## WHAT TO WORK ON
Aim for an exact copy of the listing, without any images.

## DATA EXCERPTS

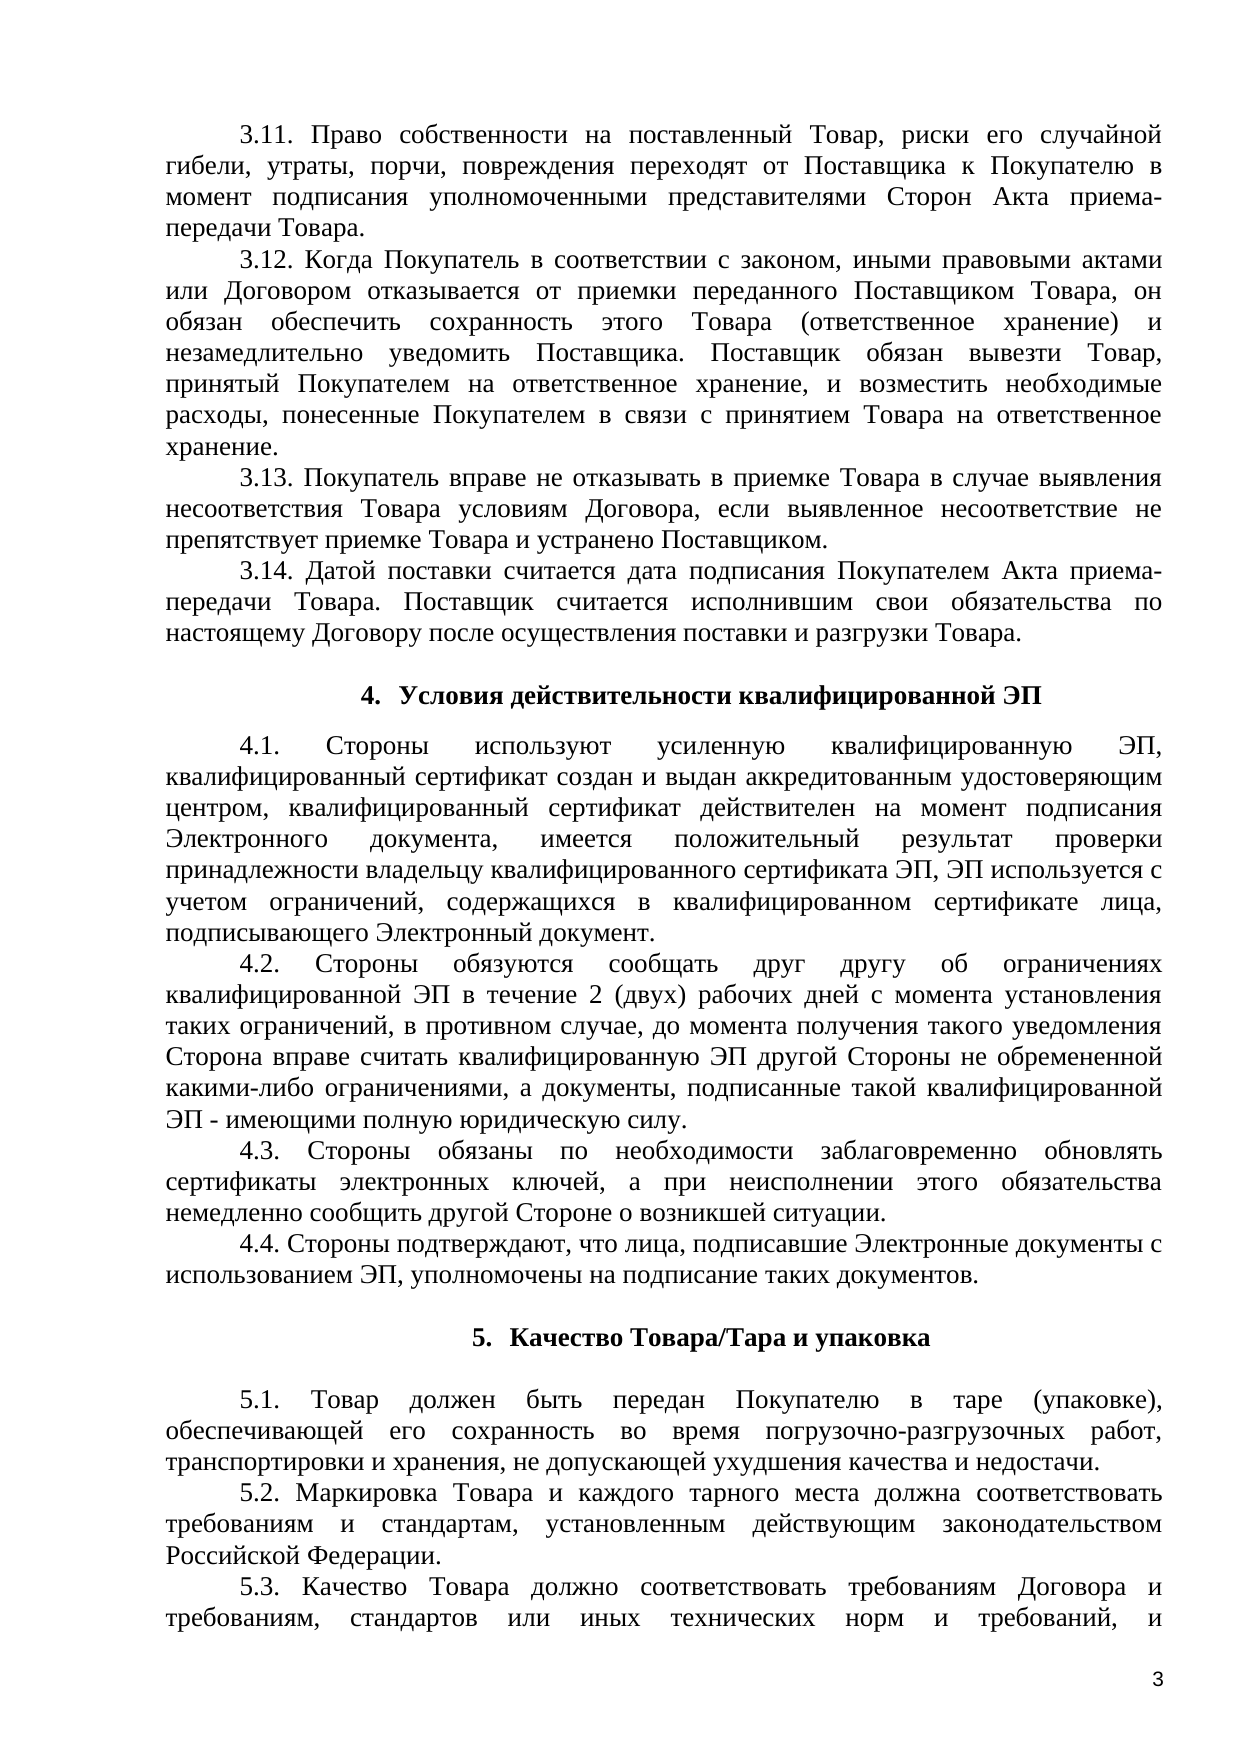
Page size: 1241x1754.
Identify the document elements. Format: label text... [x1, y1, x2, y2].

text 5.1. Товар должен быть передан Покупателю в таре (упаковке), обеспечивающей его сохранность во время погрузочно-разгрузочных работ, транспортировки и хранения, не допускающей ухудшения качества и недостачи. [165, 1383, 1163, 1476]
text 4.4. Стороны подтверждают, что лица, подписавшие Электронные документы с использованием ЭП, уполномочены на подписание таких документов. [165, 1227, 1163, 1289]
text 3.12. Когда Покупатель в соответствии с законом, иными правовыми актами или Договором отказывается от приемки переданного Поставщиком Товара, он обязан обеспечить сохранность этого Товара (ответственное хранение) и незамедлительно уведомить Поставщика. Поставщик обязан вывезти Товар, принятый Покупателем на ответственное хранение, и возместить необходимые расходы, понесенные Покупателем в связи с принятием Товара на ответственное хранение. [165, 243, 1163, 461]
text 3.14. Датой поставки считается дата подписания Покупателем Акта приема-передачи Товара. Поставщик считается исполнившим свои обязательства по настоящему Договору после осуществления поставки и разгрузки Товара. [165, 554, 1163, 648]
list Условия действительности квалифицированной ЭП [239, 679, 1163, 710]
text 5.2. Маркировка Товара и каждого тарного места должна соответствовать требованиям и стандартам, установленным действующим законодательством Российской Федерации. [165, 1476, 1163, 1570]
list Качество Товара/Тара и упаковка [239, 1321, 1163, 1352]
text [165, 1570, 1163, 1632]
text 3.13. Покупатель вправе не отказывать в приемке Товара в случае выявления несоответствия Товара условиям Договора, если выявленное несоответствие не препятствует приемке Товара и устранено Поставщиком. [165, 461, 1163, 554]
text 4.1. Стороны используют усиленную квалифицированную ЭП, квалифицированный сертификат создан и выдан аккредитованным удостоверяющим центром, квалифицированный сертификат действителен на момент подписания Электронного документа, имеется положительный результат проверки принадлежности владельцу квалифицированного сертификата ЭП, ЭП используется с учетом ограничений, содержащихся в квалифицированном сертификате лица, подписывающего Электронный документ. [165, 729, 1163, 947]
text 4.2. Стороны обязуются сообщать друг другу об ограничениях квалифицированной ЭП в течение 2 (двух) рабочих дней с момента установления таких ограничений, в противном случае, до момента получения такого уведомления Сторона вправе считать квалифицированную ЭП другой Стороны не обремененной какими-либо ограничениями, а документы, подписанные такой квалифицированной ЭП - имеющими полную юридическую силу. [165, 947, 1163, 1134]
text 4.3. Стороны обязаны по необходимости заблаговременно обновлять сертификаты электронных ключей, а при неисполнении этого обязательства немедленно сообщить другой Стороне о возникшей ситуации. [165, 1134, 1163, 1227]
text 3.11. Право собственности на поставленный Товар, риски его случайной гибели, утраты, порчи, повреждения переходят от Поставщика к Покупателю в момент подписания уполномоченными представителями Сторон Акта приема-передачи Товара. [165, 118, 1163, 243]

## WRITTEN SOLUTION
Page size: 1241x1754.
Identify the document elements. Format: label text... [x1, y1, x2, y2].

text 5.1. Товар должен быть передан Покупателю в таре (упаковке), обеспечивающей его сохранность во время погрузочно-разгрузочных работ, транспортировки и хранения, не допускающей ухудшения качества и недостачи. [165, 1383, 1163, 1476]
text 4.4. Стороны подтверждают, что лица, подписавшие Электронные документы с использованием ЭП, уполномочены на подписание таких документов. [165, 1227, 1163, 1289]
text 3.12. Когда Покупатель в соответствии с законом, иными правовыми актами или Договором отказывается от приемки переданного Поставщиком Товара, он обязан обеспечить сохранность этого Товара (ответственное хранение) и незамедлительно уведомить Поставщика. Поставщик обязан вывезти Товар, принятый Покупателем на ответственное хранение, и возместить необходимые расходы, понесенные Покупателем в связи с принятием Товара на ответственное хранение. [165, 243, 1163, 461]
text 3.14. Датой поставки считается дата подписания Покупателем Акта приема-передачи Товара. Поставщик считается исполнившим свои обязательства по настоящему Договору после осуществления поставки и разгрузки Товара. [165, 554, 1163, 648]
list Условия действительности квалифицированной ЭП [239, 679, 1163, 710]
text 5.2. Маркировка Товара и каждого тарного места должна соответствовать требованиям и стандартам, установленным действующим законодательством Российской Федерации. [165, 1476, 1163, 1570]
list Качество Товара/Тара и упаковка [239, 1321, 1163, 1352]
text [165, 1570, 1163, 1632]
text 3.13. Покупатель вправе не отказывать в приемке Товара в случае выявления несоответствия Товара условиям Договора, если выявленное несоответствие не препятствует приемке Товара и устранено Поставщиком. [165, 461, 1163, 554]
text 4.1. Стороны используют усиленную квалифицированную ЭП, квалифицированный сертификат создан и выдан аккредитованным удостоверяющим центром, квалифицированный сертификат действителен на момент подписания Электронного документа, имеется положительный результат проверки принадлежности владельцу квалифицированного сертификата ЭП, ЭП используется с учетом ограничений, содержащихся в квалифицированном сертификате лица, подписывающего Электронный документ. [165, 729, 1163, 947]
text 4.2. Стороны обязуются сообщать друг другу об ограничениях квалифицированной ЭП в течение 2 (двух) рабочих дней с момента установления таких ограничений, в противном случае, до момента получения такого уведомления Сторона вправе считать квалифицированную ЭП другой Стороны не обремененной какими-либо ограничениями, а документы, подписанные такой квалифицированной ЭП - имеющими полную юридическую силу. [165, 947, 1163, 1134]
text 4.3. Стороны обязаны по необходимости заблаговременно обновлять сертификаты электронных ключей, а при неисполнении этого обязательства немедленно сообщить другой Стороне о возникшей ситуации. [165, 1134, 1163, 1227]
text 3.11. Право собственности на поставленный Товар, риски его случайной гибели, утраты, порчи, повреждения переходят от Поставщика к Покупателю в момент подписания уполномоченными представителями Сторон Акта приема-передачи Товара. [165, 118, 1163, 243]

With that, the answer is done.